Tibetan roots of 1962 Sino-Indian war
http://atimes.com/atimes/South_Asia/SOU-01-260314.html
Tibetan roots of 1962 Sino-Indian war
By Abanti Bhattacharya
Mar 26, '14
Indian news media are awash with reports of journalist Neville Maxwell's disclosure on his website of the first part of the classified Henderson Brooks Report on the 1962 India-China war. The timing of the leakage is intriguing, given India's general election around the corner. Quite expectedly, the Indian government has blocked the report, written by two Indian army officers in 1963. There were apprehensions it would expose the role of Jawaharlal Nehru - India's first prime minister - in triggering the war and causing a humiliating defeat for India.
In fact, Maxwell's 1970 book India's China War is already drawn from the Henderson Brooks Report, which the author had access to. The book squarely blames Nehru's "Forward Policy", which placed outposts beyond India's border with China, for the 1962 war. And it is imperative to point out that if Neville Maxwell's polemical account on the 1962 war is largely responsible for distorting the truth behind the conflict and spreading deep apprehension in Indian minds, other scholars, mostly foreign, are equally at fault for treating Maxwell's account as authoritative. They have not only allowed the distortions relating to the responsibility for the war to prevail, but more critically, blurred the truth on the Tibet issue, the real cause behind the 1962 conflict.

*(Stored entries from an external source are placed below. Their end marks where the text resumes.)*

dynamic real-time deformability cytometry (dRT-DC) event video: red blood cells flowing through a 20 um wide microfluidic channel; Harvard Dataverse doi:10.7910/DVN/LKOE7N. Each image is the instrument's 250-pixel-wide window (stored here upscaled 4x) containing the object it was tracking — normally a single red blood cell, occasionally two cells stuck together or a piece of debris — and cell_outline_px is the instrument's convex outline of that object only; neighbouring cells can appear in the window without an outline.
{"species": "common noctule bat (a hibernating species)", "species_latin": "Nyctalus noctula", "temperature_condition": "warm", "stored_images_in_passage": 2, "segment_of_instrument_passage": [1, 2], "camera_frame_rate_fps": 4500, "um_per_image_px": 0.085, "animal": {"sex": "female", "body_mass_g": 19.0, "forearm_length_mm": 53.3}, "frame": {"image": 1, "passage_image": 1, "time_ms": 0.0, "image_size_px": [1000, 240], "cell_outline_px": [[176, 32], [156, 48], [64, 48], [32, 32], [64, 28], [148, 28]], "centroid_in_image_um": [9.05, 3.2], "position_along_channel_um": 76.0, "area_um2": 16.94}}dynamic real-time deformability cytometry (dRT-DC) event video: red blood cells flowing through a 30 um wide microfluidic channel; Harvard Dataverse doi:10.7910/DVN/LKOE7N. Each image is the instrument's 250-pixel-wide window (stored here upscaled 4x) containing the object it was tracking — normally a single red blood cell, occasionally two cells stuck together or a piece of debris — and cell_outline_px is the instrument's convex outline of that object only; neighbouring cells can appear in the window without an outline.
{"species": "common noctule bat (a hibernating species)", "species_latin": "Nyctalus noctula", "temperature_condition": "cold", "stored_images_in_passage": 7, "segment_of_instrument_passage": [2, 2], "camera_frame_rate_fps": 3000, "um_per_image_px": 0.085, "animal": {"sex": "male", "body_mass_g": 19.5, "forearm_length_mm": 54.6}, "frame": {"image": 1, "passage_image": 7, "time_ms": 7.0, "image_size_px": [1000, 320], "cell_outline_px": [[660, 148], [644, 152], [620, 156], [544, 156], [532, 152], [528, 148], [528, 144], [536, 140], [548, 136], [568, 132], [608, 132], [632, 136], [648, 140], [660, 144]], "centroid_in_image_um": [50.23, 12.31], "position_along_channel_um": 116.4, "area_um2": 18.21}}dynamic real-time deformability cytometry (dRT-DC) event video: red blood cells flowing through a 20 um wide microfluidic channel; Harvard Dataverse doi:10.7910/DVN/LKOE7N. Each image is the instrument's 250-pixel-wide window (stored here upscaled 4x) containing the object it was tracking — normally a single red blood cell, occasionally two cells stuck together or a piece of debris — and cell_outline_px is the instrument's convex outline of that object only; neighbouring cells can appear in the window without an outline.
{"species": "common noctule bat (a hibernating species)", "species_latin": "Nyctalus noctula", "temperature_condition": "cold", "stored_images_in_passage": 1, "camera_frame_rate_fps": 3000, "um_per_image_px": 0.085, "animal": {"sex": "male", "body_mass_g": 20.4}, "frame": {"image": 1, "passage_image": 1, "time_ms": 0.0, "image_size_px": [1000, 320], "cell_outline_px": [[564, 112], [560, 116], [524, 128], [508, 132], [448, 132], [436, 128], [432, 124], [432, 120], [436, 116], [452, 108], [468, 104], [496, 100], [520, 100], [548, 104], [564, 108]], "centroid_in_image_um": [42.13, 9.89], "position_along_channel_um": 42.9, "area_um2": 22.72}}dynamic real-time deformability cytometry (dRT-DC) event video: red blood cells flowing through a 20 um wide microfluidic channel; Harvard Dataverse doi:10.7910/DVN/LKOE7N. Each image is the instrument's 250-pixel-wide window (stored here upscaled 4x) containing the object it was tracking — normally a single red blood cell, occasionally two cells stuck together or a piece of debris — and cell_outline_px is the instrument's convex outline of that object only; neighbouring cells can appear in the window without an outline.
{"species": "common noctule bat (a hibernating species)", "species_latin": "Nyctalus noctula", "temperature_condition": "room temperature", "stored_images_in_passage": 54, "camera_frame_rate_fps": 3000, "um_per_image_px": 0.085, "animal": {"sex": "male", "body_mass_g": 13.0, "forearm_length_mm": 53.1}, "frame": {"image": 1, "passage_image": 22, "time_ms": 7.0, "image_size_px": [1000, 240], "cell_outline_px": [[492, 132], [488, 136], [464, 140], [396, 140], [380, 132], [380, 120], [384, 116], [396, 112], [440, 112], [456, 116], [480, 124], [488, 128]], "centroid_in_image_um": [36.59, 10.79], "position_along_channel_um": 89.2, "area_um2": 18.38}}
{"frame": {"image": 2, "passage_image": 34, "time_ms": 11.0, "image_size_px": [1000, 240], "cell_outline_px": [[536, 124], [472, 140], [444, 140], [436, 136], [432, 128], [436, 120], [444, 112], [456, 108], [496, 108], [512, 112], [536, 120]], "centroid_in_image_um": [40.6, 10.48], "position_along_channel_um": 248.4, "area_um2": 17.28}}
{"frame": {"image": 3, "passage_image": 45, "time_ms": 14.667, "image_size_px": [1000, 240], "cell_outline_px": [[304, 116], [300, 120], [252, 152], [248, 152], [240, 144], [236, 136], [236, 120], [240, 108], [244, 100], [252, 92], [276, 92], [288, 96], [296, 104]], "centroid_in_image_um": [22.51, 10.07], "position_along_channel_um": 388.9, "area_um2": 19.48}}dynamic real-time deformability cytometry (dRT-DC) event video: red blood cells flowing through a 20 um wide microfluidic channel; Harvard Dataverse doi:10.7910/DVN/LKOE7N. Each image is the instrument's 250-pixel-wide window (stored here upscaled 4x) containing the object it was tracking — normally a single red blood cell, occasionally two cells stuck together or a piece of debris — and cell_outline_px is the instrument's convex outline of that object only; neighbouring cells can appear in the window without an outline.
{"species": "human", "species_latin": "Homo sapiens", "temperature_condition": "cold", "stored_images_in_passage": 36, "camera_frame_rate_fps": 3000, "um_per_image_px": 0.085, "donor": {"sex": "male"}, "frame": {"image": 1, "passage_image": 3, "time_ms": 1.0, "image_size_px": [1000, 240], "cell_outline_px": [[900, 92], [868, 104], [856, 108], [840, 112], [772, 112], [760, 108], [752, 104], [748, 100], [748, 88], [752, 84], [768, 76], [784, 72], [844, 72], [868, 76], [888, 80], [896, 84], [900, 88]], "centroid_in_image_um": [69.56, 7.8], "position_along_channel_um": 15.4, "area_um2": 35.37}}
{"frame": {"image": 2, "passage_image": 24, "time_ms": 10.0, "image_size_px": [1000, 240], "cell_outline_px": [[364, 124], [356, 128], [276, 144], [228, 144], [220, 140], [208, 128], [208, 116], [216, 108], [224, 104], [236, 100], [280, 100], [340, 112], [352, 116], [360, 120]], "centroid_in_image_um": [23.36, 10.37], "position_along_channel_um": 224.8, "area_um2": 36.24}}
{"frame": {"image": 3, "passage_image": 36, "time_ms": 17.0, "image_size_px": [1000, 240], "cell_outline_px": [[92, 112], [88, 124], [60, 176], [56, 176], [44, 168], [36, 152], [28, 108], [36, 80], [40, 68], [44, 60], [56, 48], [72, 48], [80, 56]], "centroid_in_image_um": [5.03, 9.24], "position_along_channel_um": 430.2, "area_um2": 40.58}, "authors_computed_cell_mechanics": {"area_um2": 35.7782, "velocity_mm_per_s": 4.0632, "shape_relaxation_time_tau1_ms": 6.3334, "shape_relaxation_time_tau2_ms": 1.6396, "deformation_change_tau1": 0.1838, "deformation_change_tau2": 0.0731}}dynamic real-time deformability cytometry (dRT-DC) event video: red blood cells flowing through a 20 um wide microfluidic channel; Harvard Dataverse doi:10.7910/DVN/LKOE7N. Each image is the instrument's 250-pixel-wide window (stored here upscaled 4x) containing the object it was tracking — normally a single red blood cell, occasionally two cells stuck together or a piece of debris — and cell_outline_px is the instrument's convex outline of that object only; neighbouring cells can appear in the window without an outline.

Beijing hailed its invasion of Tibet in 1950 as the "liberation" of Tibet from the "double oppression" of the imperialists and the feudal Lamas. But the occupation of Tibet was driven by the security imperatives of China, to integrate its vulnerable periphery into the national geography. Tibet was, in fact, the only area that could not be "provincialized" by the last of the Qing emperors, as was Xinjiang in 1884 and Taiwan in 1887, when Western imperialism in the post-Opium-War era pushed the dynasty to bring its periphery under direct Chinese rule.
Tibet escaped such a fate thanks to the "Great Game" of the 19th century, and, more particularly, the British aim of using Tibet as a buffer between its domains and advancing czarist Russia.